確かに人前で話すのは好きではないが得意な方だし、入念に準備していなくとも本番で聞き手の興味度合いを測りながら会話形式でプレゼンすることができるのは強みだと思う。ただ、転職をしてまだ日が浅い自分がクライアントの前で「その道のプロ」みたいな顔してプレゼンをすることに大きなプレッシャーを感じていた私は、コンペまでの期間プレゼンをして失敗する夢に毎晩うなされるようになった。本来の自分のやり方なんてすっかり忘れて、本番直前の新幹線の中でさえスクリプトを修正したり、トイレで練習したりとどんどん神経質になっていった。失敗することを極度に恐れたからだと思う。
正確には「失敗して失望される」ことを。
30歳、社会人歴は8年。中堅どころと言われるタイミングで未経験の職種に転職。まだ新しい部署のため自分よりフレッシュでやる気に満ち溢れたメンバーが多く、自分も早く使える人材にならなければチームのお荷物になってしまう…と私は焦っていた。
○ ○ ○ ○ ○
### 作業内容:
A - 本文によれば、書き手は何歳で、社会人歴は何年ですか。
B - 本文のうち「確かに人前で話すのは好きでは」で始まり「を極度に恐れたからだと思う。」で終わる部分を、「新幹線」を「飛行機」に変えて記してください。
○ ○ ○ ○ ○
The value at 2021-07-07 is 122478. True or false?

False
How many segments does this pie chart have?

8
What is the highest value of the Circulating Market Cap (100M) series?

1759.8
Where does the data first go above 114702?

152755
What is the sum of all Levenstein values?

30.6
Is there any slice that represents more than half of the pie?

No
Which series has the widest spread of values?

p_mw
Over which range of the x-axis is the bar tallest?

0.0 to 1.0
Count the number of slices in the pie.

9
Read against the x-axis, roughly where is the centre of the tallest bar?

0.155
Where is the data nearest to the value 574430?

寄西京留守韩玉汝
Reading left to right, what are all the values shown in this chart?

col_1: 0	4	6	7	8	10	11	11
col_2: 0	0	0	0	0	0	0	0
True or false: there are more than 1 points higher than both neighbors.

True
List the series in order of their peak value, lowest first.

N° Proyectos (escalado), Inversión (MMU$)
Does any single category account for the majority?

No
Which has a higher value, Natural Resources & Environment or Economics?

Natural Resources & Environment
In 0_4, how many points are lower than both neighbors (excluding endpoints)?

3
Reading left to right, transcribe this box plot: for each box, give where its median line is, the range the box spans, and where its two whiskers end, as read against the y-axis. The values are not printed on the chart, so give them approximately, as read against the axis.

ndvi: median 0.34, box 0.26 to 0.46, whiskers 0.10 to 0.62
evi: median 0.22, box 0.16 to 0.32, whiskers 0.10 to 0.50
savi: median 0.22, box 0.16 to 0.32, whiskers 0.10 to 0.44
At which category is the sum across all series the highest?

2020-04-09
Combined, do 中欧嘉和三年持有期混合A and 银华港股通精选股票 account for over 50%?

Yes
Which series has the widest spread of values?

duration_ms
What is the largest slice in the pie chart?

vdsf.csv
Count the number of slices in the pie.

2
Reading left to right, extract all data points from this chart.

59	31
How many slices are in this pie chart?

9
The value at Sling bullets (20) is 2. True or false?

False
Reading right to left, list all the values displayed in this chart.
○ ○ ○ ○ ○
### 演習結果:
A - 30歳で、社会人歴は8年です。

B -
確かに人前で話すのは好きではないが得意な方だし、入念に準備していなくとも本番で聞き手の興味度合いを測りながら会話形式でプレゼンすることができるのは強みだと思う。ただ、転職をしてまだ日が浅い自分がクライアントの前で「その道のプロ」みたいな顔してプレゼンをすることに大きなプレッシャーを感じていた私は、コンペまでの期間プレゼンをして失敗する夢に毎晩うなされるようになった。本来の自分のやり方なんてすっかり忘れて、本番直前の飛行機の中でさえスクリプトを修正したり、トイレで練習したりとどんどん神経質になっていった。失敗することを極度に恐れたからだと思う。